==== Trecho do texto ====

Com os preços ao consumidor nos EUA como um deflator, os preços reais caíram mais da metade entre junho de 2014 e outubro de 2015. No último mês, os preços reais do petróleo estavam 17% mais baixos que suas médias desde 1970, apesar de estarem bem acima dos níveis do início de 1970 e daqueles entre 1986 e o início dos anos 2000.

Um discurso de Spencer Dale, economista-chefe da BP (e ex-economista-chefe do Bank of England) lança luz sobre o que está pressionando os preços do petróleo. Ele defende que as pessoas tendem a acreditar que o petróleo é um recurso esgotável cujo preço tende a aumentar ao longo do tempo; que as curvas de oferta e demanda para o petróleo são íngremes (tecnicamente, “inelásticas”); que o petróleo flui predominantemente para os países ocidentais e que a Opep (Organização dos Países Exportadores de Petróleo) está disposta a estabilizar o mercado. Grande parte dessa sabedoria convencional sobre o petróleo é falsa, diz ele.

====

**Tarefas:**
1 – Indique se cada afirmação abaixo está de acordo com o texto sobre o petróleo e responda sim ou não, citando literalmente as palavras do texto que decidem a questão.
(a) Os preços reais do petróleo caíram mais da metade entre junho de 2014 e outubro de 2015.
(b) No último mês mencionado, os preços reais do petróleo estavam abaixo dos níveis do início de 1970.
(c) Spencer Dale considera verdadeira a maior parte da sabedoria convencional sobre o petróleo.
2 – Responda às perguntas a seguir com base no texto sobre o petróleo.
(a) O que foi usado como deflator para calcular os preços reais?
(b) No último mês mencionado, quanto os preços reais do petróleo estavam abaixo de suas médias desde 1970?
(c) Que cargo Spencer Dale ocupa na BP?
3 – Dê seguimento ao texto sobre o petróleo a partir da última frase apresentada.

==== Dados extraídos ====

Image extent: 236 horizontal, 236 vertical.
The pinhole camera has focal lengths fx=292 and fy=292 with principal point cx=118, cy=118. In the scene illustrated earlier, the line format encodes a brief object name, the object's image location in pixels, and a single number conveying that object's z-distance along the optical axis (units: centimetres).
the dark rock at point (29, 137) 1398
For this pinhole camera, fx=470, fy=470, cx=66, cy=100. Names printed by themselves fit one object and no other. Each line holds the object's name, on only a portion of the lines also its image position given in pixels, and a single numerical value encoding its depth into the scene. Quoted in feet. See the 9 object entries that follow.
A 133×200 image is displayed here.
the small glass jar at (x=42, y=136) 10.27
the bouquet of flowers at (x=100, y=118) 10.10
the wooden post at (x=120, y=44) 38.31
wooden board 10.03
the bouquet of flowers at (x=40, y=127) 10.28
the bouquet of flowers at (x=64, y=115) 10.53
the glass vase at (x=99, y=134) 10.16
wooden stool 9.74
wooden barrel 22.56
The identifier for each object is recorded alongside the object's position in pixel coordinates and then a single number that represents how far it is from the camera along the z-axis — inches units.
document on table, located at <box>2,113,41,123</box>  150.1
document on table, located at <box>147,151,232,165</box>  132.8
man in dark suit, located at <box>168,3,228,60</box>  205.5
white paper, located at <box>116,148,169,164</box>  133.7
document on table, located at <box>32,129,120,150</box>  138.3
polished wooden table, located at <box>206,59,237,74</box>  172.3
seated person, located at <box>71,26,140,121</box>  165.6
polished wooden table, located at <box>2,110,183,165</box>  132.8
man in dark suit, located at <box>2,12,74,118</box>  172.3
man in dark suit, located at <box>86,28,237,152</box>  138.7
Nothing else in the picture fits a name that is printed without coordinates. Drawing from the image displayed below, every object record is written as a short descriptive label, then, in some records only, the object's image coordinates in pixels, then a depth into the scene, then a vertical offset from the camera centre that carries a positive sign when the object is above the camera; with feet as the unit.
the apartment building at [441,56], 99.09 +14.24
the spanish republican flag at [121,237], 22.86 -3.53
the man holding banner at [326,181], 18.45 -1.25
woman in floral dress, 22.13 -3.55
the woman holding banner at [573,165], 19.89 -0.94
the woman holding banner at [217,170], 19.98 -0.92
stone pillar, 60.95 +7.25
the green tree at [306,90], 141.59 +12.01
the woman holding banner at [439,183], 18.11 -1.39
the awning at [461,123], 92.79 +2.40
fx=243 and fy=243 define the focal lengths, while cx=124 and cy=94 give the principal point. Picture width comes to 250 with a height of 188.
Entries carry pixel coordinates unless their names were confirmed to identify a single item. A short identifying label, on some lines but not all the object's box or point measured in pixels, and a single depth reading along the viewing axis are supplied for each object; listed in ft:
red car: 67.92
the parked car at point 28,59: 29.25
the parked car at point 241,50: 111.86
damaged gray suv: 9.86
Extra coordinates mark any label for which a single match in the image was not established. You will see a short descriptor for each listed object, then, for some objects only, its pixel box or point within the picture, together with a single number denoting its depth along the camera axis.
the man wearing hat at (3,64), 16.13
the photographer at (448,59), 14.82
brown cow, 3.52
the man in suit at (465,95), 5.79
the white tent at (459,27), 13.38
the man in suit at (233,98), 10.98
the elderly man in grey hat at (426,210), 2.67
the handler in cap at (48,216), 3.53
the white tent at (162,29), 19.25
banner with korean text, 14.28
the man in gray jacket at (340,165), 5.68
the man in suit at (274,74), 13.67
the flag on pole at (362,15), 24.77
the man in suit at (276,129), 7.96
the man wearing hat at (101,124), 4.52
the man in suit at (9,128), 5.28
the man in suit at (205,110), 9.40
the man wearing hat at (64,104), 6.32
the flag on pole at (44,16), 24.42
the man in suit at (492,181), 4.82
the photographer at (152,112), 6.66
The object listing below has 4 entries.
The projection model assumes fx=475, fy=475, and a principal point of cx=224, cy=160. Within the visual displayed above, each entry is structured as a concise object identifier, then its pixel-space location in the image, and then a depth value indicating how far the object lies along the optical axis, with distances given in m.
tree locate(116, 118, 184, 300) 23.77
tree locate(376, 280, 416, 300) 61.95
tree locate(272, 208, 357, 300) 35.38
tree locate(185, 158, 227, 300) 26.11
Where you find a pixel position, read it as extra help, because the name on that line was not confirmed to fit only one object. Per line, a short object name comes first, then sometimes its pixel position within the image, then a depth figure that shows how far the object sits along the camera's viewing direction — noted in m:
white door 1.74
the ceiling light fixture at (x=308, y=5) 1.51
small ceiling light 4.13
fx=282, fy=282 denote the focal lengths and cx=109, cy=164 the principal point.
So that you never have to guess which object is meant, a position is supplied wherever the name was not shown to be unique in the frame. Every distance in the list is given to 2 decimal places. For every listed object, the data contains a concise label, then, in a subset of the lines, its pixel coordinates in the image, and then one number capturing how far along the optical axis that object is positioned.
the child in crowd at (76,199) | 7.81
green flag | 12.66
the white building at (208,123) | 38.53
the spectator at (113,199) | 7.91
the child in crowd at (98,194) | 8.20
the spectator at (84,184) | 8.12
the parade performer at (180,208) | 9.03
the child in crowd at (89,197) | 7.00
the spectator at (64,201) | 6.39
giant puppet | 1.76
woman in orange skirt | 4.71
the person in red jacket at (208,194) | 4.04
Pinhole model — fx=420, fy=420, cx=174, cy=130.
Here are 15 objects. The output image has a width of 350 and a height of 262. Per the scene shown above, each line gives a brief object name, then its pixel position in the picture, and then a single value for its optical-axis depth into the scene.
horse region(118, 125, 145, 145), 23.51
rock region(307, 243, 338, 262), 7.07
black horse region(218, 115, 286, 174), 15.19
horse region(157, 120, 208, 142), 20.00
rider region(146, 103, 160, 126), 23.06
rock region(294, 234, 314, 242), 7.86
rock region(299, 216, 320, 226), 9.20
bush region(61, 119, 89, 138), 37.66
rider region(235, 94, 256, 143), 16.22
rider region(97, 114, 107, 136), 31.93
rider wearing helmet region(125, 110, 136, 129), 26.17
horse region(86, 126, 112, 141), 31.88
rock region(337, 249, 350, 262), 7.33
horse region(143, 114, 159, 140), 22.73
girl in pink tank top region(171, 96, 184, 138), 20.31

====

**Respostas por tarefa:**
1 –
(a) Sim. O texto afirma que “os preços reais caíram mais da metade entre junho de 2014 e outubro de 2015”.
(b) Não. O texto diz que os preços estavam “bem acima dos níveis do início de 1970”.
(c) Não. O texto afirma: “Grande parte dessa sabedoria convencional sobre o petróleo é falsa, diz ele.”

2 –
(a) Os preços ao consumidor nos EUA foram usados como deflator.
(b) Os preços reais estavam 17% mais baixos que suas médias desde 1970.
(c) Spencer Dale é o economista-chefe da BP.

3 –
Uma parte do que está abalando esses pressupostos é a revolução do xisto nos EUA. A partir praticamente do zero em 2010, a produção americana de óleo de xisto aumentou para cerca de 4,5 milhões de barris por dia. A maior parte do óleo de xisto, sugere Dale, é rentável entre US$ 50 e US$ 60 o barril.

Além disso, a produtividade da produção de óleo de xisto (medida pela produção inicial por sonda) aumentou em mais de 30% ao ano entre 2007 e 2014. Acima de tudo, o rápido crescimento da produção de óleo de xisto foi o fator decisivo no colapso no preço do petróleo bruto no ano passado: a produção de petróleo dos EUA aumentou quase o dobro da expansão da demanda. É simplesmente a oferta, estúpido.

Quais as implicações disso?

Uma é que a elasticidade de curto prazo da oferta de petróleo é maior do que costumava ser. Uma proporção relativamente elevada dos custos de produção de óleo de xisto é variável porque o investimento é rápido e produz um retorno rápido. Como resultado, a oferta é mais sensível ao preço do que acontece com o petróleo, que tem custos fixos elevados e custos variáveis relativamente baixos.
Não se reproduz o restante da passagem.